--- Data for processing ---

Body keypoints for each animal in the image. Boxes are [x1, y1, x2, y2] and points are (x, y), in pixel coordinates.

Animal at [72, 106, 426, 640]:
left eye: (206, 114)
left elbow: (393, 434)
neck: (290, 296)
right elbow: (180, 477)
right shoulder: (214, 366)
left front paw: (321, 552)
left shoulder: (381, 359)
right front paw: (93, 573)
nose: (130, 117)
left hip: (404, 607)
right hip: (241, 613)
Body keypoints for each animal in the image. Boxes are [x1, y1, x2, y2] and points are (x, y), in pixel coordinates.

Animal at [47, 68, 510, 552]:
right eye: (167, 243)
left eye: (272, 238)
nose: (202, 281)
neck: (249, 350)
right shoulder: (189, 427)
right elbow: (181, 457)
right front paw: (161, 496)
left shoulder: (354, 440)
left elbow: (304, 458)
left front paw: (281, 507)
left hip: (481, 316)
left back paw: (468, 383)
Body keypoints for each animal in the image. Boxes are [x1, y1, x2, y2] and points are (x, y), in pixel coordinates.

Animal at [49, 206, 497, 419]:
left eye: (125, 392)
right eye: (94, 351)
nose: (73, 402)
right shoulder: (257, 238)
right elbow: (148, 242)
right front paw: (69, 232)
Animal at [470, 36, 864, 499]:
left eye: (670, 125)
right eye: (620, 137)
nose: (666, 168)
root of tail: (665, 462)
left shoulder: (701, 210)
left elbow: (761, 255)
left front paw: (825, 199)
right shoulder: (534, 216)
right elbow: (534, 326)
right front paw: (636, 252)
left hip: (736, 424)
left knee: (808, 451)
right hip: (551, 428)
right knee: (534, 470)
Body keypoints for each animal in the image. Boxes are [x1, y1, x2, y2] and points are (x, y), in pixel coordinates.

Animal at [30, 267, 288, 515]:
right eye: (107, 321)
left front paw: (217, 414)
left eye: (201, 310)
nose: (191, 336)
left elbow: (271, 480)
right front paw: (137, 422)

---
--- Data for processing ---

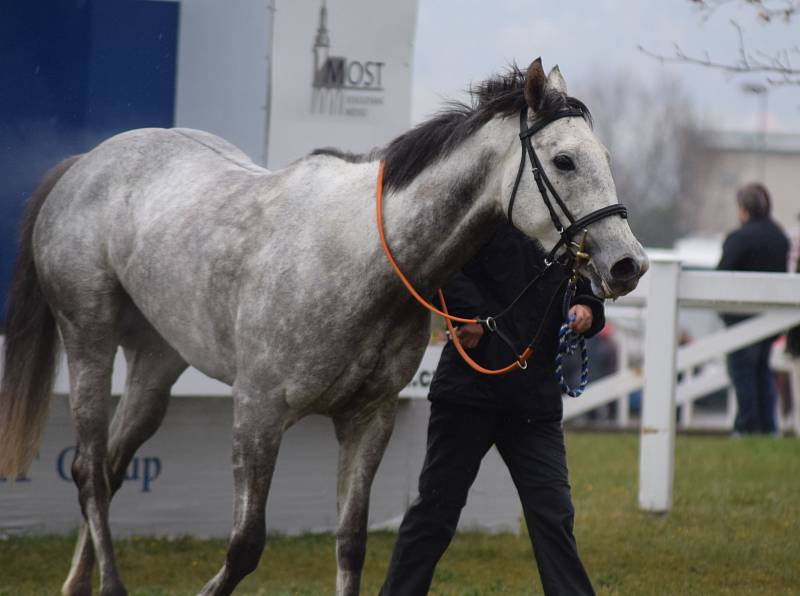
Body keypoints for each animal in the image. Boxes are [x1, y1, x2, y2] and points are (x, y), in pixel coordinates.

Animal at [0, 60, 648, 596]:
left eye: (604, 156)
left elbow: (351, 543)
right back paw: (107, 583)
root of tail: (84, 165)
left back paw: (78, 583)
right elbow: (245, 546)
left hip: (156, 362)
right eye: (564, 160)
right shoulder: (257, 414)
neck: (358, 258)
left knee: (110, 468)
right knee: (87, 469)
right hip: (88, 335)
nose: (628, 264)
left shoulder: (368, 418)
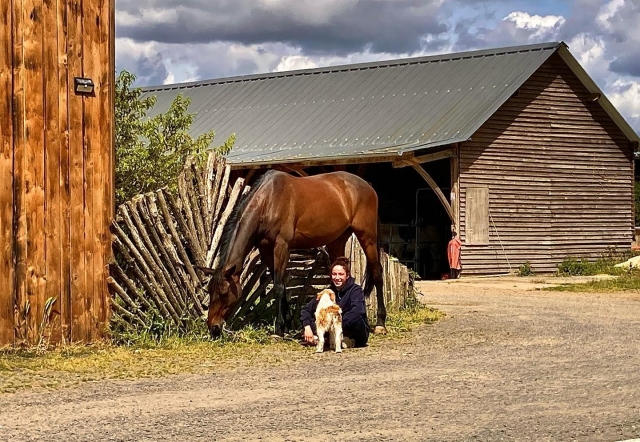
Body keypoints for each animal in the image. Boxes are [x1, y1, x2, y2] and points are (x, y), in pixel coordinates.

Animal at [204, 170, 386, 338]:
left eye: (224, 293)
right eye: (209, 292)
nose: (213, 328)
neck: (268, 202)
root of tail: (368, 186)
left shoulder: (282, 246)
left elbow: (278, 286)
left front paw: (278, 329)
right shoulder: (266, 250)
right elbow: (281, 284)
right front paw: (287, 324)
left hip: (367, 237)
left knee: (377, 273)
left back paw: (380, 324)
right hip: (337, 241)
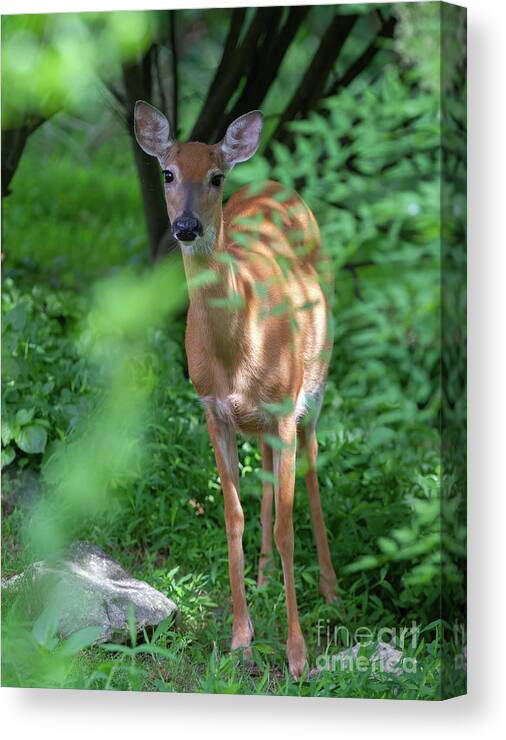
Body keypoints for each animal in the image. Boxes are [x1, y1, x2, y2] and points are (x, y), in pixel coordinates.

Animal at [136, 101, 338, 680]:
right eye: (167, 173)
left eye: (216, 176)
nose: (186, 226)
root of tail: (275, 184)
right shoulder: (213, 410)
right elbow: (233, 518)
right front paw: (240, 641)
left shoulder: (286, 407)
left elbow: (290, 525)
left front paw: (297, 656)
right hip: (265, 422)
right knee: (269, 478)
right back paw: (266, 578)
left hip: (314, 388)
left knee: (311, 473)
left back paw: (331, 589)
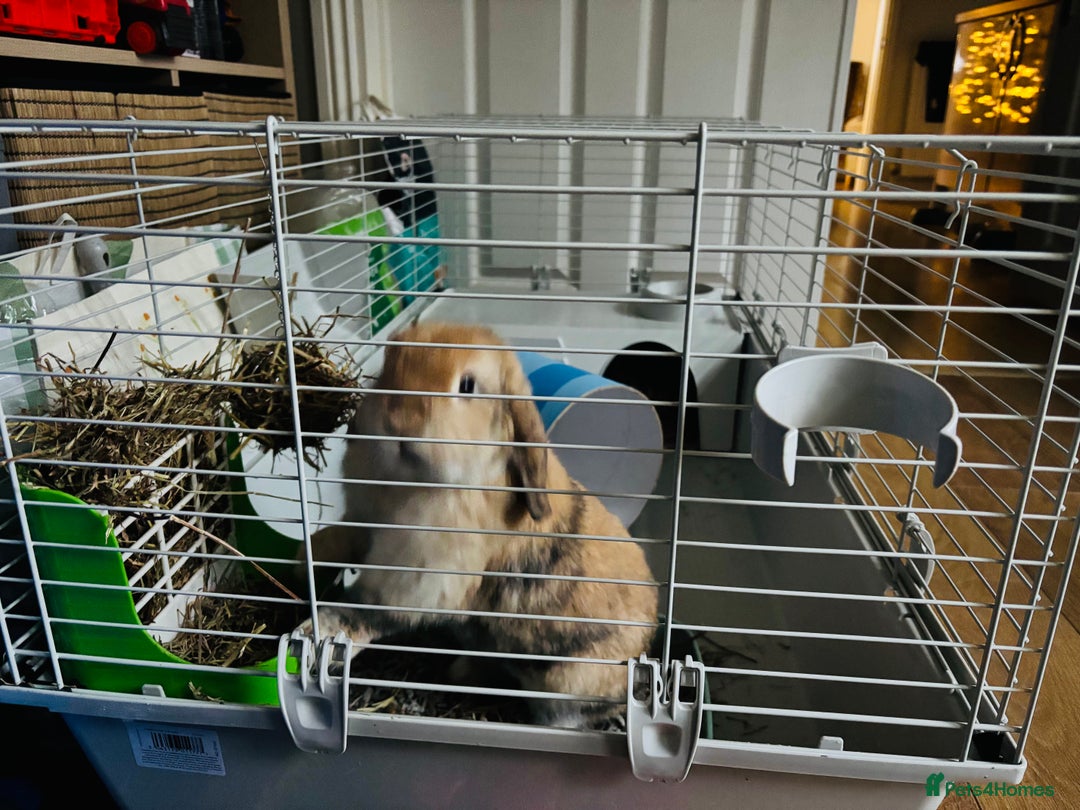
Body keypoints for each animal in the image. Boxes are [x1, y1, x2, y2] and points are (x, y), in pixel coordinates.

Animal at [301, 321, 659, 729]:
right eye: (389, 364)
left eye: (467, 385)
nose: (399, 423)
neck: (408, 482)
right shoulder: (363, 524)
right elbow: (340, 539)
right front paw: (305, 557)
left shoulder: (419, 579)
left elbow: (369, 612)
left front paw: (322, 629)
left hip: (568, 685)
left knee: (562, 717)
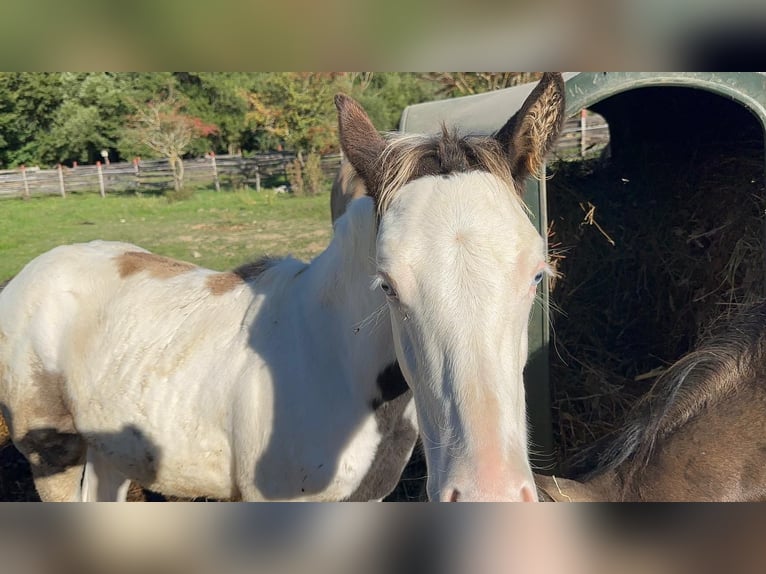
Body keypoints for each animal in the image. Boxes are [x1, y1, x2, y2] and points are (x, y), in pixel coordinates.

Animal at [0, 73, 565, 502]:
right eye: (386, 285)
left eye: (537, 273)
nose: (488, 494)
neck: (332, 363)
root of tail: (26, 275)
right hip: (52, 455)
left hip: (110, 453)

---

What you should do:
Each line above with the string "knee" in it should be located and copied.

Task response:
left knee: (808, 451)
right knee: (534, 470)
left knee: (110, 468)
right knee: (87, 469)
left knee: (377, 273)
right knee: (269, 478)
left knee: (311, 473)
left knee: (562, 717)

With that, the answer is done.